[Exercise details]
Nothing but the lines from the one containing "Laichgewässer modellieren können!" through the one containing "(Maximaltiefe 50 cm)", both included, should be given again, each exactly as written below.

::: Information shown

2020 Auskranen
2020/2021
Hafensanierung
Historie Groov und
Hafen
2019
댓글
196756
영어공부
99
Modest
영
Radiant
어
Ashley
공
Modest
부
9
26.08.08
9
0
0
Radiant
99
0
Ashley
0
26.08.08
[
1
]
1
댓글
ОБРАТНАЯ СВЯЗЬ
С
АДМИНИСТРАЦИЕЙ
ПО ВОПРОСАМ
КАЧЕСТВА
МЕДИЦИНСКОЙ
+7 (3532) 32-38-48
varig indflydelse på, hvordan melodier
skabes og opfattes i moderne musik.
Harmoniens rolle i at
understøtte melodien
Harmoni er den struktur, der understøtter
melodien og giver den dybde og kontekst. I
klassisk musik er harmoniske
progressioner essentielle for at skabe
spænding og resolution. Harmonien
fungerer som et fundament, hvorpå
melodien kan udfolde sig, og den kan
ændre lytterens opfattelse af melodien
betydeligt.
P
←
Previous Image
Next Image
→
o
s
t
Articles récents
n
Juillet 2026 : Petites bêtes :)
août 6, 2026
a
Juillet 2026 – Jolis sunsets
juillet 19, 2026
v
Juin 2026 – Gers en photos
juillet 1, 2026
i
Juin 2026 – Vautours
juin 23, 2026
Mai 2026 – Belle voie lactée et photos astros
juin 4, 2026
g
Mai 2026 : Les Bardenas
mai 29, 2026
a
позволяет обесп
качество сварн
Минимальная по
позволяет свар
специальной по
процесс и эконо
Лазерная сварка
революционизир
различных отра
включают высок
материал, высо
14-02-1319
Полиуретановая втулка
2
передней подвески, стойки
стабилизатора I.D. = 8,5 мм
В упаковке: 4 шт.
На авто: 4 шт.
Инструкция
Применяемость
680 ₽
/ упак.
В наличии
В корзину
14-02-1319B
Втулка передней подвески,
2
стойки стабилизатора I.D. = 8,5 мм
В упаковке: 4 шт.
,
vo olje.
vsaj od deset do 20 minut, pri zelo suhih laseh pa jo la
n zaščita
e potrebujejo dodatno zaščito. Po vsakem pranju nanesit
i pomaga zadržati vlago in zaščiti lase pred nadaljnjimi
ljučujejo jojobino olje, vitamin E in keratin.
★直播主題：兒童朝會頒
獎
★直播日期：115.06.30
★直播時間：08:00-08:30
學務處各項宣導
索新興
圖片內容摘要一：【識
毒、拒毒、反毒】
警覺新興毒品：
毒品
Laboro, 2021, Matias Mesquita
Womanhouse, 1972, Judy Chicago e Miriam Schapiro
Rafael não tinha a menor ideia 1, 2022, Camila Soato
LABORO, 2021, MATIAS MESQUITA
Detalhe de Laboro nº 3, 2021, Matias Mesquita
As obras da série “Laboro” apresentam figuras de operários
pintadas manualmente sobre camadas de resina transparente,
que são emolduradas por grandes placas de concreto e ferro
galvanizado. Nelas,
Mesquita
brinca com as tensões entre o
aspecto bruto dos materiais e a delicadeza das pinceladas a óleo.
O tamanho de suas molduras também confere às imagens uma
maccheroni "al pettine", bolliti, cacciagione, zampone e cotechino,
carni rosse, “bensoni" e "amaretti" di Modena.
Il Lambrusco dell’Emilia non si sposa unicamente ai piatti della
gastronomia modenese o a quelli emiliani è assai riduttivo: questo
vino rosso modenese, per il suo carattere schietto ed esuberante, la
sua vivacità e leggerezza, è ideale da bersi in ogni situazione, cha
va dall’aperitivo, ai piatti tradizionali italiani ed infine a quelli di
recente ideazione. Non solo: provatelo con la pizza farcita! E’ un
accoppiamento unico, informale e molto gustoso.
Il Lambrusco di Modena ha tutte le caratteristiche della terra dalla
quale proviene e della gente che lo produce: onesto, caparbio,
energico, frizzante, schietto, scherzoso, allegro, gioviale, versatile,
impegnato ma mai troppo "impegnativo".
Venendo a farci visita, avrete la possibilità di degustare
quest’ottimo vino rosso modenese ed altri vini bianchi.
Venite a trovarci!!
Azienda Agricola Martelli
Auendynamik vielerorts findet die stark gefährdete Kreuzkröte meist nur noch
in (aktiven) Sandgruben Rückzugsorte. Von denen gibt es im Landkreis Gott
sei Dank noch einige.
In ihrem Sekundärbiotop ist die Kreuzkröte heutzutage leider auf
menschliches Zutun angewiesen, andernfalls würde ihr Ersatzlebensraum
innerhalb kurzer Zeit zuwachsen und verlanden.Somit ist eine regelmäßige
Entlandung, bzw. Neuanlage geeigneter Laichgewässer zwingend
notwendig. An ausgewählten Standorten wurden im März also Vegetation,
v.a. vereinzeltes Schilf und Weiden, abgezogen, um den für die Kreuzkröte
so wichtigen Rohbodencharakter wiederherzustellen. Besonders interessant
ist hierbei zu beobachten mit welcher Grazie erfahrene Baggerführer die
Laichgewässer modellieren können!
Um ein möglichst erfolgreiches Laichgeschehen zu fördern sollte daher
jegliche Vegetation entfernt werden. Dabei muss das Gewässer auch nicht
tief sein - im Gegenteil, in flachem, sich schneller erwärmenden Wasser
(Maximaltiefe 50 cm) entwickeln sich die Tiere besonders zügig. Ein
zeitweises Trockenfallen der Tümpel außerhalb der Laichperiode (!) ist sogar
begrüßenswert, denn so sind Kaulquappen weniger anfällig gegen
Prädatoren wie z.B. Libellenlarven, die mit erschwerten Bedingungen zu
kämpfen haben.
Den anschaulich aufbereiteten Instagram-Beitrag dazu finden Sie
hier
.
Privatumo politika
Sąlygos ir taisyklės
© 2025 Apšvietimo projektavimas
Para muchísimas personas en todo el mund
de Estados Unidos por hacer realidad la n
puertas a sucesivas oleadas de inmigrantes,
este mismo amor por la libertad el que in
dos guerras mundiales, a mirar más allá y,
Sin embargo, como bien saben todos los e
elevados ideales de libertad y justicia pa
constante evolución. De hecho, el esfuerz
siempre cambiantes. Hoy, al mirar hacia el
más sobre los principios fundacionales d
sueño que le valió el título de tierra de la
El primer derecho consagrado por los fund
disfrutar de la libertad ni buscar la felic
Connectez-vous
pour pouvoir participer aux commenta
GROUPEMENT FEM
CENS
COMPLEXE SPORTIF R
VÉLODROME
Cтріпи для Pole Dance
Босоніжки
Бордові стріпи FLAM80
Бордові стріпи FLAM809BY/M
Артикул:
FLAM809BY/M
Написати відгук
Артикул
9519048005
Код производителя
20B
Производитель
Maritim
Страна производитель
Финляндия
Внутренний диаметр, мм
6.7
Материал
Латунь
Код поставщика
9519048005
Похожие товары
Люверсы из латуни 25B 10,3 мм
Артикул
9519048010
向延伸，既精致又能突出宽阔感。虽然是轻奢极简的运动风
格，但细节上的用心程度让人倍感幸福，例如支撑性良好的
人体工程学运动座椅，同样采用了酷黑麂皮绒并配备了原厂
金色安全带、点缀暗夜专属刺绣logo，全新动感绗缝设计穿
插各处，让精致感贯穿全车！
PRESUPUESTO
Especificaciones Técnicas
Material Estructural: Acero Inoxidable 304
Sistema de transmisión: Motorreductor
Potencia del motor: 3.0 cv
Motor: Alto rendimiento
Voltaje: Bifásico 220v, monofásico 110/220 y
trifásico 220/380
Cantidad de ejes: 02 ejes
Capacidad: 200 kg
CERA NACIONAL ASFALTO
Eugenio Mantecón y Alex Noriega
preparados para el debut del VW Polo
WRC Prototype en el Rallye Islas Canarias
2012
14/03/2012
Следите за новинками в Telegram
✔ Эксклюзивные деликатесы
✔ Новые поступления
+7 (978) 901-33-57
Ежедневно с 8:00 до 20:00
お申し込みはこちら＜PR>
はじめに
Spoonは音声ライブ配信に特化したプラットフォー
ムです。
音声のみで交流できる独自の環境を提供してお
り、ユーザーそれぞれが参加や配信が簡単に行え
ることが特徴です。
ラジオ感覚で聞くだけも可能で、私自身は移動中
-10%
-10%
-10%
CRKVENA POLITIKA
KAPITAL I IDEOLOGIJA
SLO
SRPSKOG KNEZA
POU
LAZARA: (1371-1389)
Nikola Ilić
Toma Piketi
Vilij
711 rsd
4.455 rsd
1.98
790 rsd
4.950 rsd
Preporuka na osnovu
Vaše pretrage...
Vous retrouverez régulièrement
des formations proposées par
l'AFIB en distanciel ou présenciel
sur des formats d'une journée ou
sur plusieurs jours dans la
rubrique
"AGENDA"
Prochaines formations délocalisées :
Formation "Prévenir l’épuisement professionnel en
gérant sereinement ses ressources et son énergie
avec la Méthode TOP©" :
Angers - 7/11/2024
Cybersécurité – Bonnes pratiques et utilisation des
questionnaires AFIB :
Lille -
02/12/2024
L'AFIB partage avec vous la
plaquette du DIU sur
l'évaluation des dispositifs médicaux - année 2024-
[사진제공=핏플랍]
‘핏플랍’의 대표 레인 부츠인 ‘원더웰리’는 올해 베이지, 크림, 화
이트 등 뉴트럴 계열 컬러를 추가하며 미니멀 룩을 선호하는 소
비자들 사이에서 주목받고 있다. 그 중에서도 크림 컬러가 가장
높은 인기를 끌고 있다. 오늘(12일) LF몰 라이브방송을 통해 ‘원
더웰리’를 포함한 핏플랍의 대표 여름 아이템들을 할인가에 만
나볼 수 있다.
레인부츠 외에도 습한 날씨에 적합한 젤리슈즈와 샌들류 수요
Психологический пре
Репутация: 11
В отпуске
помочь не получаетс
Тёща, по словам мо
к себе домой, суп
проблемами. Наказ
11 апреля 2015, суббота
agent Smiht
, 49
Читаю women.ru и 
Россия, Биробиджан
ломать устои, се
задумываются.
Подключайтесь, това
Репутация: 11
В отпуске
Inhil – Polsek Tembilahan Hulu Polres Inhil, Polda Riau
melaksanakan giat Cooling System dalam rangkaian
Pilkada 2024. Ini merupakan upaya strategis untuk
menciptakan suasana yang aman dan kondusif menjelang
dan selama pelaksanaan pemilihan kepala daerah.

::::::

[Result of this exercise]
Laichgewässer modellieren können!
Um ein möglichst erfolgreiches Laichgeschehen zu fördern sollte daher
jegliche Vegetation entfernt werden. Dabei muss das Gewässer auch nicht
tief sein - im Gegenteil, in flachem, sich schneller erwärmenden Wasser
(Maximaltiefe 50 cm) entwickeln sich die Tiere besonders zügig. Ein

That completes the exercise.